== Data extract ==

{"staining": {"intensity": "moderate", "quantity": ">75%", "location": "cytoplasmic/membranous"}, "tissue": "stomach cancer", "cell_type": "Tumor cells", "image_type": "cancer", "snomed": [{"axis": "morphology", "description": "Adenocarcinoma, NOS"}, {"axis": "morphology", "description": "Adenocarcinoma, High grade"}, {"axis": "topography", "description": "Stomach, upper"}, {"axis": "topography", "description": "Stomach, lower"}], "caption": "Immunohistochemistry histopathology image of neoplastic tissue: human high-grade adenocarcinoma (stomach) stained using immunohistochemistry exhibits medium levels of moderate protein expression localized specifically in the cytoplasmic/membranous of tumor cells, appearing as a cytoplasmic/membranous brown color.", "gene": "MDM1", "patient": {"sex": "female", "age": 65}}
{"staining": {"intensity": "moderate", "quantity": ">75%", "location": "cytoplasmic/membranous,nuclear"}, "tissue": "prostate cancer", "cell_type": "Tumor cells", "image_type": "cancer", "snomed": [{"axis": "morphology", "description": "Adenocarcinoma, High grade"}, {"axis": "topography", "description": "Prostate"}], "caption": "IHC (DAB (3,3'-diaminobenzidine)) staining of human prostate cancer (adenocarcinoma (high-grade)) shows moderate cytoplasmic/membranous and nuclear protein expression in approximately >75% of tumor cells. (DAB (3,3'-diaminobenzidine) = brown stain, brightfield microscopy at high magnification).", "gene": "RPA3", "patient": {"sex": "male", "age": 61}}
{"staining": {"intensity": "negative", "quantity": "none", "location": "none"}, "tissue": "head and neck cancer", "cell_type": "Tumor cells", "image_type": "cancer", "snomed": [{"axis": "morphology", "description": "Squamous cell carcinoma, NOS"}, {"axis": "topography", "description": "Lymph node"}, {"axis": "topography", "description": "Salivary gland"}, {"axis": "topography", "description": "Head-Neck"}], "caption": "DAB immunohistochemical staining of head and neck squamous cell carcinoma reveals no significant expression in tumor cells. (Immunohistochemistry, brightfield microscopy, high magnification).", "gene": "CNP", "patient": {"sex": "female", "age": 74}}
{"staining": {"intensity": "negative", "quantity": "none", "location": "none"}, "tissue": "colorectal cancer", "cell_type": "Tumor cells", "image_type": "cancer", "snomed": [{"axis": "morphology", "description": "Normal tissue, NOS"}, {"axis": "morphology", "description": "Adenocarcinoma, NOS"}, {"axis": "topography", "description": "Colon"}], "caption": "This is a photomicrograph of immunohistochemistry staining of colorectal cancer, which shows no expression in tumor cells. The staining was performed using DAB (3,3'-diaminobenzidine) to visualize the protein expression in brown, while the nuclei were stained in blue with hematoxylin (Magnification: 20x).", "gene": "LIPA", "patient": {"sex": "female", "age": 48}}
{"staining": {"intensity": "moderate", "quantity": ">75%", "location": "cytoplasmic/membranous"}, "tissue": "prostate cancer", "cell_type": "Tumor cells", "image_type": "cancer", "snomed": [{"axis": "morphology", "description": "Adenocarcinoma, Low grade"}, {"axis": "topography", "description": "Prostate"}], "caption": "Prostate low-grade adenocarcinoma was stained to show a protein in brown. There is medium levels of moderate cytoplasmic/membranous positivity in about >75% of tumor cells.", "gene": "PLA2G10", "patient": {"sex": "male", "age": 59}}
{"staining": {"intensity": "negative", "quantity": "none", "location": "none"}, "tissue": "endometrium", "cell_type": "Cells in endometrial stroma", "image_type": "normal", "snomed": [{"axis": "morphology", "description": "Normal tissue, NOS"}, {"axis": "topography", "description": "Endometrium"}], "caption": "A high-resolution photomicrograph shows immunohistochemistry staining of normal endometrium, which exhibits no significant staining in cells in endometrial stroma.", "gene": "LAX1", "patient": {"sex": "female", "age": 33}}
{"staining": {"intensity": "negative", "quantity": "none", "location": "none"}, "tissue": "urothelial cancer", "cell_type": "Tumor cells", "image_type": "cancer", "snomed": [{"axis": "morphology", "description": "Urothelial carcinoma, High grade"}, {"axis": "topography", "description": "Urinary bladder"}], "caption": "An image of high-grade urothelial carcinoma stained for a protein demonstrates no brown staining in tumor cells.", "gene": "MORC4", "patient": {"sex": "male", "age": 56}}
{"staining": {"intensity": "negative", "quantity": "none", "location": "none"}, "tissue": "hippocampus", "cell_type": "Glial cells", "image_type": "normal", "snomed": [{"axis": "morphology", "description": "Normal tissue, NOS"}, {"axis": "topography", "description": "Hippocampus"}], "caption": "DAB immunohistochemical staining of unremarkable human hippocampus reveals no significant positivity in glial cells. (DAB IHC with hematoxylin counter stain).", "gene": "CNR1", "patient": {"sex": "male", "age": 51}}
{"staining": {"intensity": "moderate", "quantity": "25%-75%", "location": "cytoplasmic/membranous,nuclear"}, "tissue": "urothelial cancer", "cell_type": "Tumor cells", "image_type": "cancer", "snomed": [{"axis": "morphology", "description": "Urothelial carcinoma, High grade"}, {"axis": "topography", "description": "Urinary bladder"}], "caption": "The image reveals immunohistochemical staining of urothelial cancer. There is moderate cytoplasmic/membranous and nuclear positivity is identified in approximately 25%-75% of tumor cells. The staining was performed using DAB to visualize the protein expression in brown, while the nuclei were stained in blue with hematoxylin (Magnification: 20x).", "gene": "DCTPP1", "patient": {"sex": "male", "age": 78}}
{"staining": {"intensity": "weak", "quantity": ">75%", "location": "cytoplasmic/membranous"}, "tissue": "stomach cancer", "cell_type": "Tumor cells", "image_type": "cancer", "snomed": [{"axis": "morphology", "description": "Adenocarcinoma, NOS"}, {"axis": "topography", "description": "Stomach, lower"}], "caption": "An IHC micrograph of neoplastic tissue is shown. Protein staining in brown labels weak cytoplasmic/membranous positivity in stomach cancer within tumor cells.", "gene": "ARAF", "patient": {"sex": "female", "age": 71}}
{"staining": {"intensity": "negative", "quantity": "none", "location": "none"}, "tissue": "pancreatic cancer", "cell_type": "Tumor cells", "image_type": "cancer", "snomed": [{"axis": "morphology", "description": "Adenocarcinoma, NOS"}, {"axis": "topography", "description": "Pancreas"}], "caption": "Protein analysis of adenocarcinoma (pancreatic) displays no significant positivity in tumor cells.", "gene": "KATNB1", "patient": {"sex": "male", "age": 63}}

===

What needs to be done = Give back, word for word, only the lines above from the line holding "low-grade adenocarcinoma was" to the line holding "staining of unremarkable", both included.

Answer space =
{"staining": {"intensity": "moderate", "quantity": ">75%", "location": "cytoplasmic/membranous"}, "tissue": "prostate cancer", "cell_type": "Tumor cells", "image_type": "cancer", "snomed": [{"axis": "morphology", "description": "Adenocarcinoma, Low grade"}, {"axis": "topography", "description": "Prostate"}], "caption": "Prostate low-grade adenocarcinoma was stained to show a protein in brown. There is medium levels of moderate cytoplasmic/membranous positivity in about >75% of tumor cells.", "gene": "PLA2G10", "patient": {"sex": "male", "age": 59}}
{"staining": {"intensity": "negative", "quantity": "none", "location": "none"}, "tissue": "endometrium", "cell_type": "Cells in endometrial stroma", "image_type": "normal", "snomed": [{"axis": "morphology", "description": "Normal tissue, NOS"}, {"axis": "topography", "description": "Endometrium"}], "caption": "A high-resolution photomicrograph shows immunohistochemistry staining of normal endometrium, which exhibits no significant staining in cells in endometrial stroma.", "gene": "LAX1", "patient": {"sex": "female", "age": 33}}
{"staining": {"intensity": "negative", "quantity": "none", "location": "none"}, "tissue": "urothelial cancer", "cell_type": "Tumor cells", "image_type": "cancer", "snomed": [{"axis": "morphology", "description": "Urothelial carcinoma, High grade"}, {"axis": "topography", "description": "Urinary bladder"}], "caption": "An image of high-grade urothelial carcinoma stained for a protein demonstrates no brown staining in tumor cells.", "gene": "MORC4", "patient": {"sex": "male", "age": 56}}
{"staining": {"intensity": "negative", "quantity": "none", "location": "none"}, "tissue": "hippocampus", "cell_type": "Glial cells", "image_type": "normal", "snomed": [{"axis": "morphology", "description": "Normal tissue, NOS"}, {"axis": "topography", "description": "Hippocampus"}], "caption": "DAB immunohistochemical staining of unremarkable human hippocampus reveals no significant positivity in glial cells. (DAB IHC with hematoxylin counter stain).", "gene": "CNR1", "patient": {"sex": "male", "age": 51}}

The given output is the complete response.